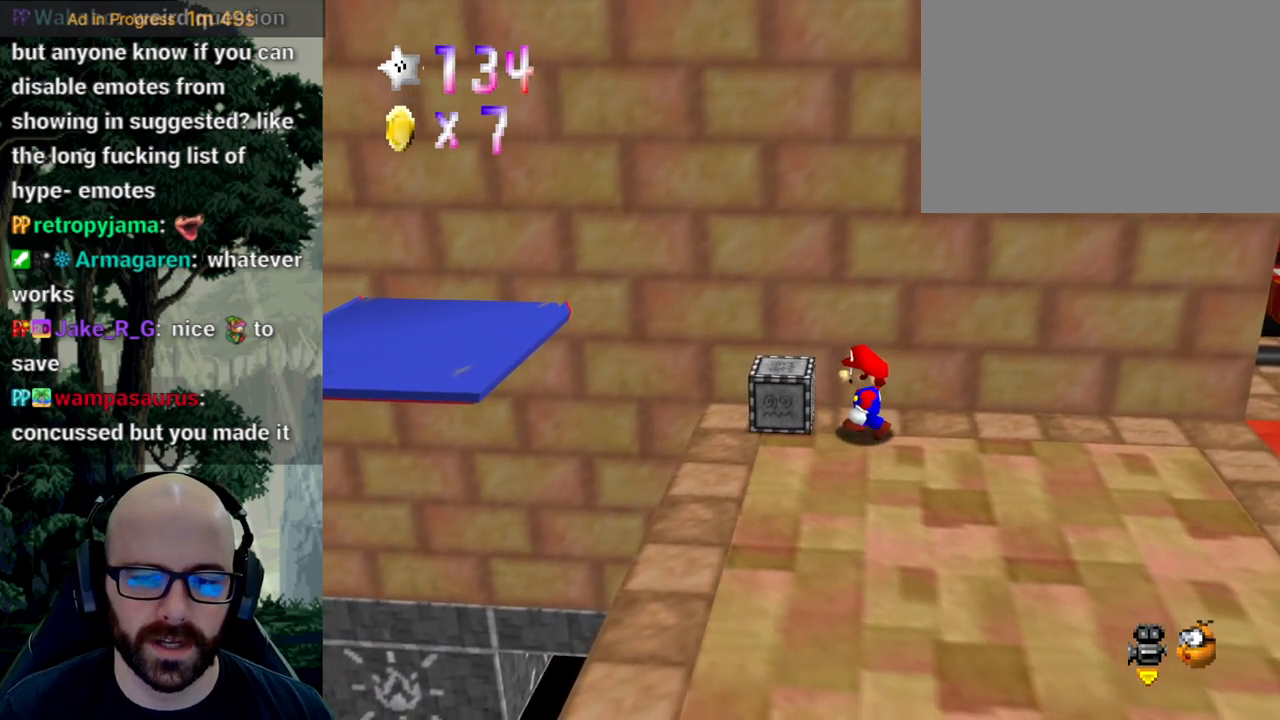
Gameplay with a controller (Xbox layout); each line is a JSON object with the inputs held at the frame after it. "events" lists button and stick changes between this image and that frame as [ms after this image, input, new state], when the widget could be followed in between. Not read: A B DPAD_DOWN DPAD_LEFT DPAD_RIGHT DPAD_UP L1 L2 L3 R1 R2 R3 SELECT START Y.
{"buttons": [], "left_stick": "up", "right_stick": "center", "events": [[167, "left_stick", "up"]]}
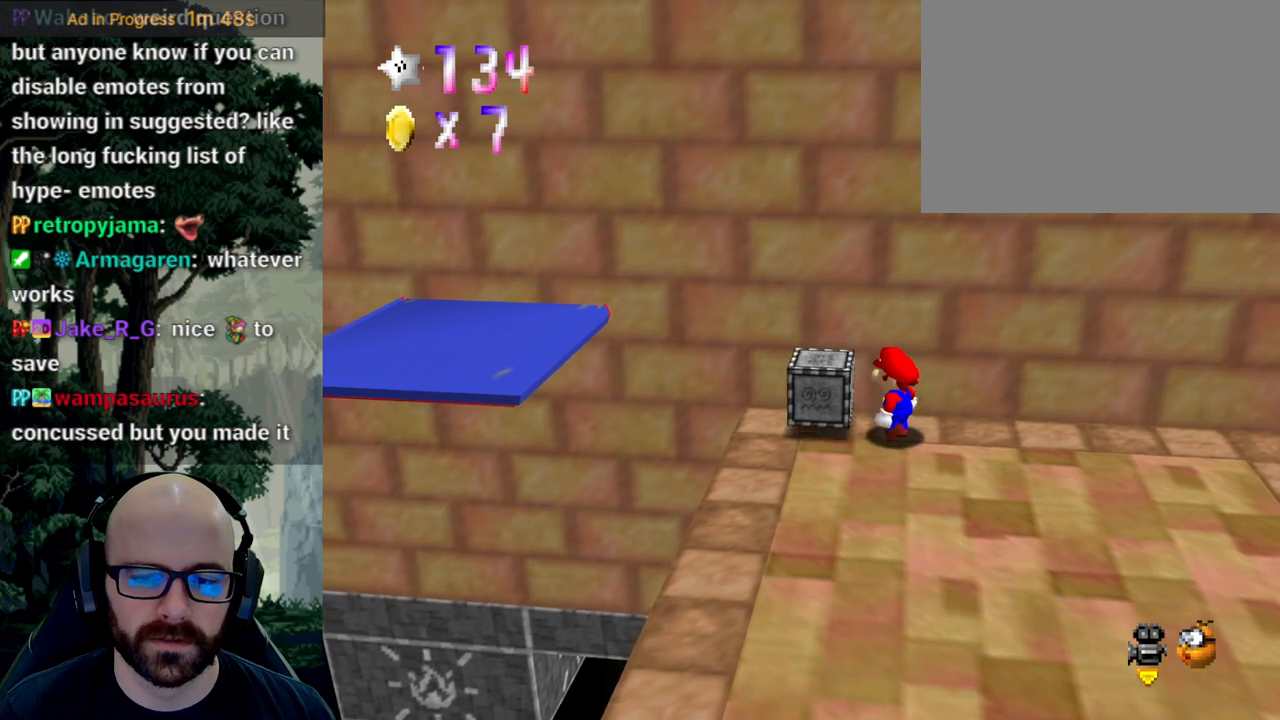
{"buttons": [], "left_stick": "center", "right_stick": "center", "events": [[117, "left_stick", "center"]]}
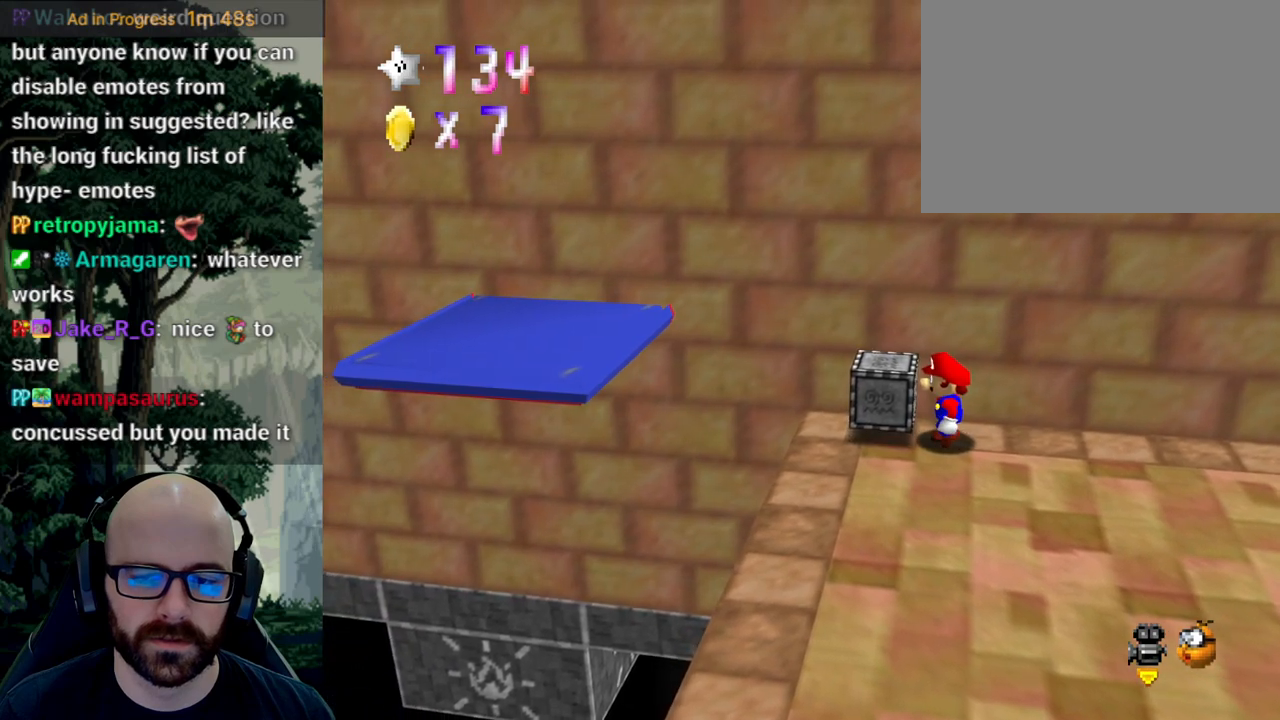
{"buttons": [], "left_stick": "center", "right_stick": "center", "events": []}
--*--
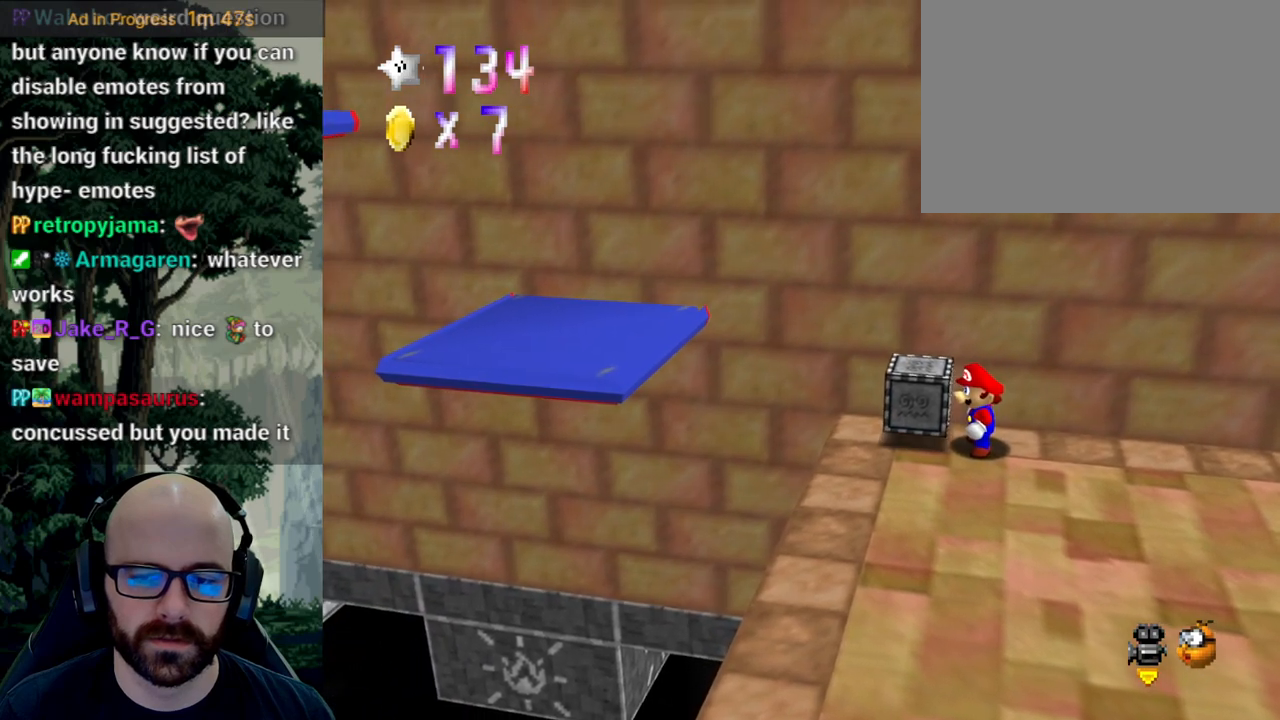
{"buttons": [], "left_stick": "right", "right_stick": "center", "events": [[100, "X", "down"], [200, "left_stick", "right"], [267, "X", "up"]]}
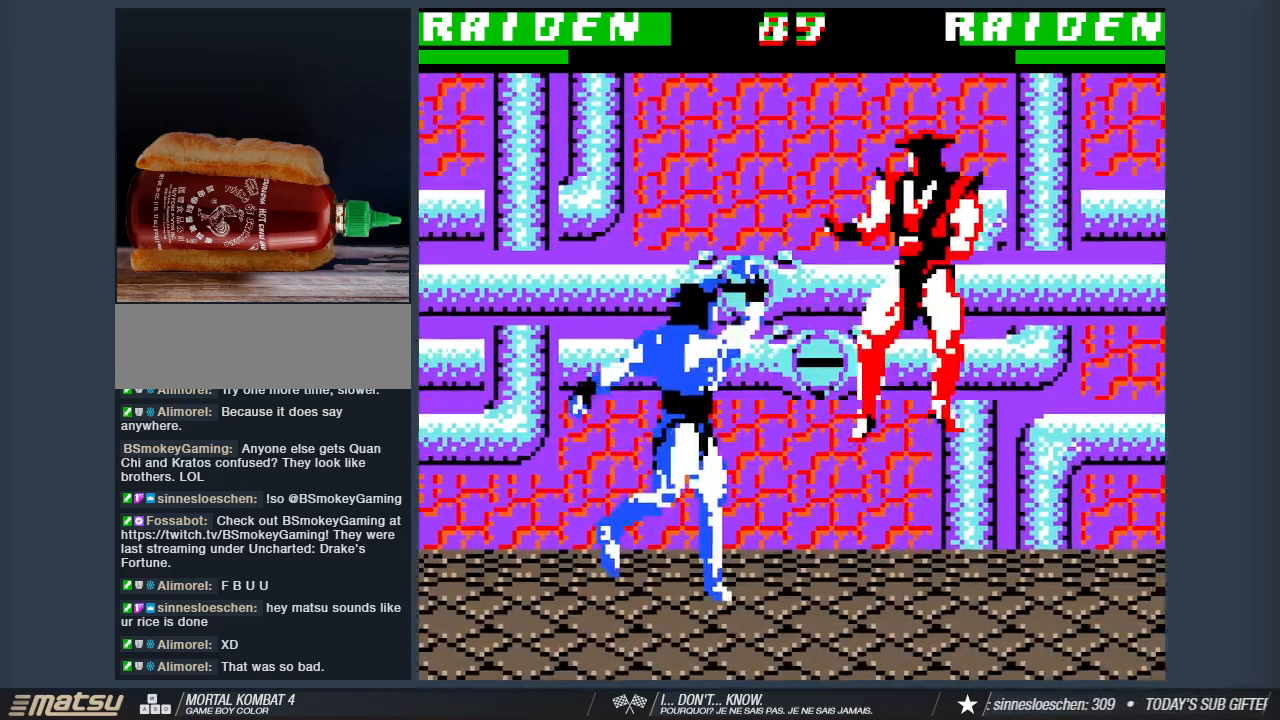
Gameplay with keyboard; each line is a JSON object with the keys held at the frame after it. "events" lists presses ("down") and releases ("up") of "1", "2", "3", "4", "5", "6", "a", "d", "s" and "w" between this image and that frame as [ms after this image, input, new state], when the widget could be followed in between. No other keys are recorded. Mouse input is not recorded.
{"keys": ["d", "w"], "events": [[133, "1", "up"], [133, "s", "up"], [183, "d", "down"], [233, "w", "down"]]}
--*--
__What the exercise asks__. Show the lines above that include "buttons".

__Task result__.
{"buttons": [], "left_stick": "up", "right_stick": "center", "events": [[167, "left_stick", "up"]]}
{"buttons": [], "left_stick": "center", "right_stick": "center", "events": [[117, "left_stick", "center"]]}
{"buttons": [], "left_stick": "center", "right_stick": "center", "events": []}
{"buttons": [], "left_stick": "right", "right_stick": "center", "events": [[100, "X", "down"], [200, "left_stick", "right"], [267, "X", "up"]]}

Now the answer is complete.